Su madre y ella llegaron desde Argentina a España en el año 2003, por aquel entonces su madre empezó a trabajar como profesora en una academia, pero pasado un tiempo el centro de formación cerró y su madre se encontró en un país desconocido, con una hija de 15 años y sin trabajo. Dice Karen que su progenitora no se lo pensó dos veces y montó una peluquería. Ahí fue cuando Arias vio más clara la posibilidad de trabajar en lo que más amaba «a mi familia lo de las tijeras nos viene de herencia, mi abuela, mi madre y ahora yo, no podía dejar escapar la oportunidad, teníamos una peluquería y yo quería trabajar en ella», declara Karen.

Comenzó a formarse, a estudiar la profesión y con tan sólo 21 años creó su propio negocio. Karen equipo peluqueros nació porque su dueña quería prestar servicio a gente más joven «sabía que si seguía trabajando con mi madre la mayoría de las clientas a las que atendería serían mayores de 50 años, con ellas no podría innovar y eso me preocupaba». Innovación, tendencias, moda…son palabras que no paran de rondar por la mente de Karen, por eso está en constante formación. «Hago más o menos cuatro cursos al año, nunca los hago en España, pronto haré un máster en Londres, es mi destino favorito porque se encuentran los mejores peluqueros de Europa».
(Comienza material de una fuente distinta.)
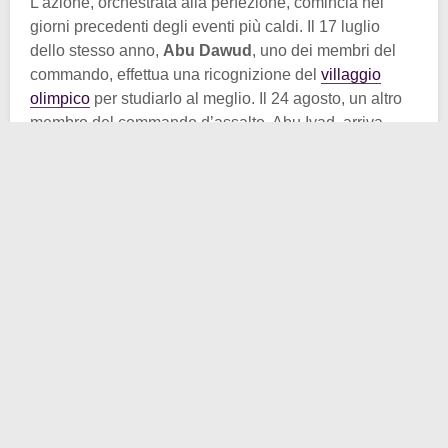
L’azione, orchestrata alla perfezione, comincia nei
giorni precedenti degli eventi più caldi. Il 17 luglio
dello stesso anno,
Abu Dawud
, uno dei membri del
commando, effettua una ricognizione del
villaggio
olimpico
per studiarlo al meglio. Il 24 agosto, un altro
membro del commando d’assalto, Abu Iyad, arriva
all’aeroporto di Francoforte con un altro uomo e una
donna, e 5 valige Samsonite blu uguali.
Quando scattano i controlli su una di queste, che
apparentemente trasportava della biancheria
femminile, la donna in loro compagnia si indispettisce.
Gli agenti, presi da uno scatto di moralità, lasciano
passare la donna, senza toccare la “sua” biancheria.
Si scoprirà solo dopo che in realtà quei bagagli
contenevano
sei Kalašnikov
,
due pistole
mitragliatrici
e
molteplici caricatori
. Oramai però era
troppo tardi.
Esta joven inquieta y ambiciosa ya se ha trasladado dos veces de local, empezó en uno de unos 20 metros cuadrados, pero el éxito hizo que hace dos meses se trasladara al edificio Forum, situado en Nervión. Según cuenta, le van muy bien las cosas, nunca ha tenido miedo de crear su negocio sola «confío en lo que hago, estoy muy segura de cada tratamiento que realizo y consigo que el cliente se relaje en el momento en el que se sienta en el sillón de mi salón». Piensa que una de las cosas que la diferencia de los demás es que ella cuenta todos los pasos del proceso que va a desarrollar en el cabello «se trata del físico, del pelo de las personas que es algo muy importante, y quiero que estén seguros en mis manos», y añade «no hay nada que me guste más que un cliente se vaya con una sonrisa».

«Mamá, yo quiero ser peluquera como tú y la abuela», eso fue lo que le dijo Karen a su madre cuando apenas tenía conciencia, lo que para muchas niñas es un sueño cuando son pequeñas, para esta joven se ha hecho una realidad. En poco tiempo ampliará el proyecto, tiene pensado abrir una nueva peluquería, cuenta que no le pesa el trabajo, porque como ella dice «si no lo hago con 25 años, cuándo lo voy a hacer».